All in all, this kind of just started happening through use. I didn't agonize
over a workflow, and I'm not sure it's optimal. But it works pretty well.

------
cik
I actually have a different workload. Rather than read it, and save for later,
I add my links to Pocket first, then read from there. That lets me absorb far
more possibility - then read when I feel like it.

Plus, it makes the subway commute kick!

------
contextual
For me, there's always a 'toread' backlog. Then when I'm in the mood, I feast.

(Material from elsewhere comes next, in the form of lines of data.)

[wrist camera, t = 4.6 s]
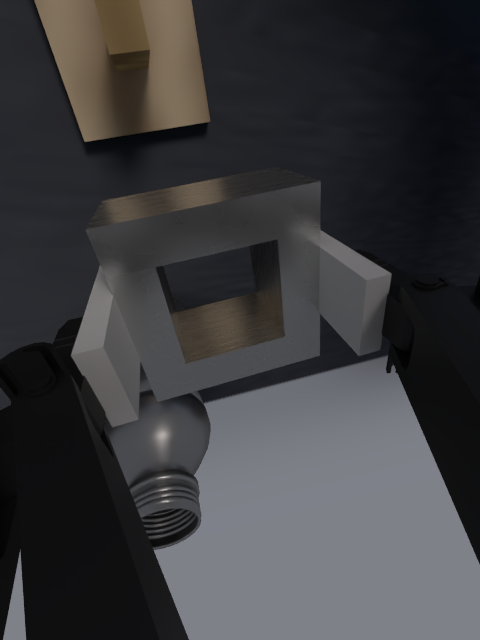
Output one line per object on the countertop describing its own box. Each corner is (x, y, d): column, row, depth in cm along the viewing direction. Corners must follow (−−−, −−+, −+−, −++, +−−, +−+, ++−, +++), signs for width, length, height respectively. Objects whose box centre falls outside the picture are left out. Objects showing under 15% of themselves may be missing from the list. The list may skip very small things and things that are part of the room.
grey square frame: (275, 167, 13) (320, 181, 10) (285, 310, 17) (319, 355, 13) (102, 201, 12) (85, 229, 9) (154, 344, 16) (157, 402, 12)
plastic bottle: (200, 312, 32) (257, 506, 16) (155, 354, 34) (165, 573, 17) (152, 272, 29) (161, 467, 12) (103, 320, 30) (53, 555, 14)
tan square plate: (180, -53, 19) (195, -132, 13) (208, 121, 24) (227, 120, 18) (22, -41, 18) (-37, -121, 12) (86, 141, 23) (67, 146, 17)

If the article is _really_ important, I convert it to PDF using
PrintFriendly.com and save it to my Basecamp. Otherwise, I save it to Pocket
for a snack later.

------
OafTobark
I read somewhere by one of the developers behind those read it later apps that
its not uncommon for people to have over 10,000 unsaved items never read. I'm
fairly certain its pretty common behavior.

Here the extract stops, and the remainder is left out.